Start of Block
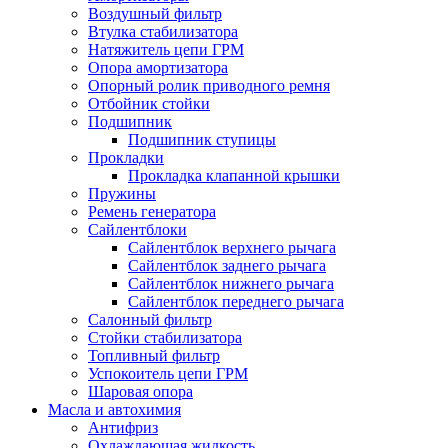
Воздушный фильтр
Втулка стабилизатора
Натяжитель цепи ГРМ
Опора амортизатора
Опорный ролик приводного ремня
Отбойник стойки
Подшипник
Подшипник ступицы
Прокладки
Прокладка клапанной крышки
Пружины
Ремень генератора
Сайлентблоки
Сайлентблок верхнего рычага
Сайлентблок заднего рычага
Сайлентблок нижнего рычага
Сайлентблок переднего рычага
Салонный фильтр
Стойки стабилизатора
Топливный фильтр
Успокоитель цепи ГРМ
Шаровая опора
Масла и автохимия
Антифриз
Охлаждающая жидкость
End of Block
## Work instructions
The records above should be copied word for word, with the pictures left out.

## Answer to the exercise
Воздушный фильтр
Втулка стабилизатора
Натяжитель цепи ГРМ
Опора амортизатора
Опорный ролик приводного ремня
Отбойник стойки
Подшипник
Подшипник ступицы
Прокладки
Прокладка клапанной крышки
Пружины
Ремень генератора
Сайлентблоки
Сайлентблок верхнего рычага
Сайлентблок заднего рычага
Сайлентблок нижнего рычага
Сайлентблок переднего рычага
Салонный фильтр
Стойки стабилизатора
Топливный фильтр
Успокоитель цепи ГРМ
Шаровая опора
Масла и автохимия
Антифриз
Охлаждающая жидкость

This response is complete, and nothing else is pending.